WHAT IS BEING ASKED. From the records below, count the lines containing the word "stöd" and give only that number.

DATA EXTRACT.
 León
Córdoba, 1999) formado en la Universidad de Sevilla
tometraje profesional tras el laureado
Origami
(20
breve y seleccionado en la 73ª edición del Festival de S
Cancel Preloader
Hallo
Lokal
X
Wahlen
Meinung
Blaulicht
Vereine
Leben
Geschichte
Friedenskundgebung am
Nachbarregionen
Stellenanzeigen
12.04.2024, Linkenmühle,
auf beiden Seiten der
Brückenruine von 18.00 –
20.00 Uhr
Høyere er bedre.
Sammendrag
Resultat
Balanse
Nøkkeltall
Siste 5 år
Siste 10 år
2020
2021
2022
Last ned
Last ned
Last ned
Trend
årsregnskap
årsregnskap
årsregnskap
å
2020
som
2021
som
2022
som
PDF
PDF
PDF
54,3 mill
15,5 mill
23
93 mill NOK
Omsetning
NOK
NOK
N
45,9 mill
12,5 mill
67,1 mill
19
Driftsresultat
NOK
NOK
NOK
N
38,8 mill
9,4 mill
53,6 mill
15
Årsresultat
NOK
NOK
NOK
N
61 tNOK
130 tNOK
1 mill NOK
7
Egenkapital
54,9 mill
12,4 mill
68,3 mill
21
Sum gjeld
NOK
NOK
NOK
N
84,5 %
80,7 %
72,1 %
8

...

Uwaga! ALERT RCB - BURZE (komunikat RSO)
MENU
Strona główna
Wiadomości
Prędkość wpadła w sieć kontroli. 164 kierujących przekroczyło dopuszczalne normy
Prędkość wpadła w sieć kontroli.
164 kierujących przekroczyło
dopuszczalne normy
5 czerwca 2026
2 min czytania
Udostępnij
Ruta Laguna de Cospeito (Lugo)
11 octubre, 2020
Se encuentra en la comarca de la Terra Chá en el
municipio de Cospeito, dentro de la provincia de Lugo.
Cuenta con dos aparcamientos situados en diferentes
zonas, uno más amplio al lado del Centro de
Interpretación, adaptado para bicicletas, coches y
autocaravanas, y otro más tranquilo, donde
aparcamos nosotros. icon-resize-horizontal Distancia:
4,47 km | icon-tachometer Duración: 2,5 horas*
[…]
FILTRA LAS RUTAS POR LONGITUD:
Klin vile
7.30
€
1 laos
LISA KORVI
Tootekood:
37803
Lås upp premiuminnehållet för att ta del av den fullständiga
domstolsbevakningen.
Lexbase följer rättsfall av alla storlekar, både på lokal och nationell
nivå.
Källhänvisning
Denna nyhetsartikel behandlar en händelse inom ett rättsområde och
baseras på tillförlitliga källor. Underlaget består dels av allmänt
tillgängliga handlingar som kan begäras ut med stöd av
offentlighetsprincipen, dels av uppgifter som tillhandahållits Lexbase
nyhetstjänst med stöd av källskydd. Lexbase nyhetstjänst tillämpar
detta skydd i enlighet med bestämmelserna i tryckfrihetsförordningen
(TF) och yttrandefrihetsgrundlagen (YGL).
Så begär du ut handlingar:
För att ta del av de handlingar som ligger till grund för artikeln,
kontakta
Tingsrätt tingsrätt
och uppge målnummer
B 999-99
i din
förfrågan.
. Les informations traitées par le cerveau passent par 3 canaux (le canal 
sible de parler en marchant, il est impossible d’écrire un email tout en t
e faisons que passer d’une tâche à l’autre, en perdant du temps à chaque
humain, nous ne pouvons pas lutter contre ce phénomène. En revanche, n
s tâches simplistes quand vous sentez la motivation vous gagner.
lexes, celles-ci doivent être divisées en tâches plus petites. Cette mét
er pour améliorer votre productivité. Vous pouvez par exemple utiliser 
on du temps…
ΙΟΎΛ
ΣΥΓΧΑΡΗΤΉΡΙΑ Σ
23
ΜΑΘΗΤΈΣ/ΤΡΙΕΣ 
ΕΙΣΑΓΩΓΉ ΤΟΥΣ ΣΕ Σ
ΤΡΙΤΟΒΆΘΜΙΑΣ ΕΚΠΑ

...

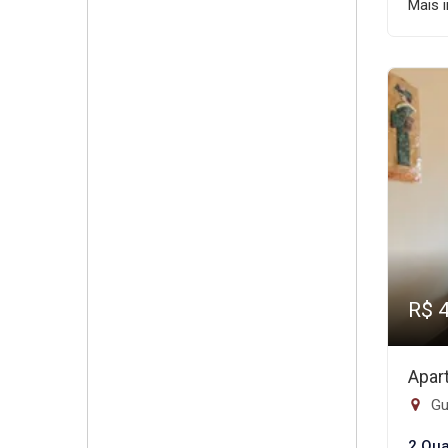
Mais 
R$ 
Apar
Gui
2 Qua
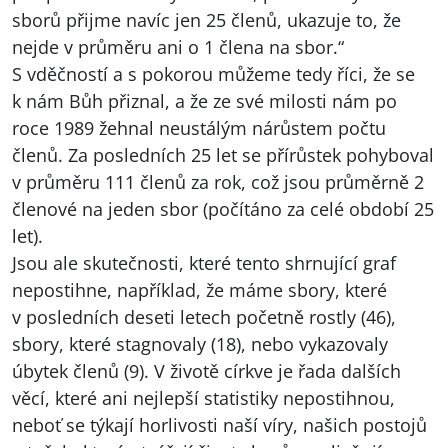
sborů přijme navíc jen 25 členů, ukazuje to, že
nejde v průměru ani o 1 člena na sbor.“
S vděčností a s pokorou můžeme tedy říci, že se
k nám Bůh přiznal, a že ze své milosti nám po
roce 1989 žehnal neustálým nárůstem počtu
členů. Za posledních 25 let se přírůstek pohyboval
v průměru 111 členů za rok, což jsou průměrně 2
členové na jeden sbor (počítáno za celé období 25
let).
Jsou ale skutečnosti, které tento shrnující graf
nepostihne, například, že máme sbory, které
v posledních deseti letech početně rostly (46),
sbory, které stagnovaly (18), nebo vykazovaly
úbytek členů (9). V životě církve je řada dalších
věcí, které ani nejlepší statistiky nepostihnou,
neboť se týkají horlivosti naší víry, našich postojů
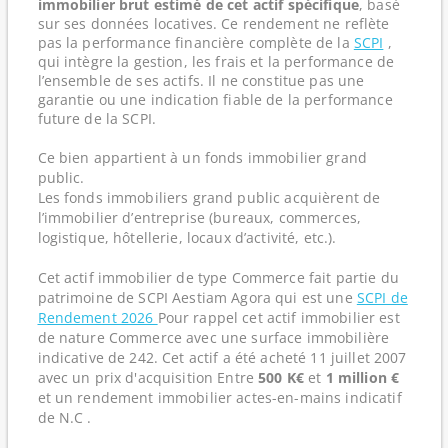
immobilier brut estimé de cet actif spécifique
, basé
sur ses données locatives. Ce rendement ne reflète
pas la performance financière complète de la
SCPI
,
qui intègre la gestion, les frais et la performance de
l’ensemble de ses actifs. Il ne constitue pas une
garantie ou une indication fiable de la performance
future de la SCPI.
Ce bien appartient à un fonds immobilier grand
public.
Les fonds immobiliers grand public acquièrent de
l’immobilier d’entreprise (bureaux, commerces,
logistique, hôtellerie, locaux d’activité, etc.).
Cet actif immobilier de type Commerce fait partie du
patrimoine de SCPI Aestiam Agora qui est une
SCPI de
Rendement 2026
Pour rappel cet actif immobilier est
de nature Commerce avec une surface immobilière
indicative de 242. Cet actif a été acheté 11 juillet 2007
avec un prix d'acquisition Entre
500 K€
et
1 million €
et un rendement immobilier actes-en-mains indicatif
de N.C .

EXERCISE RESULT. 2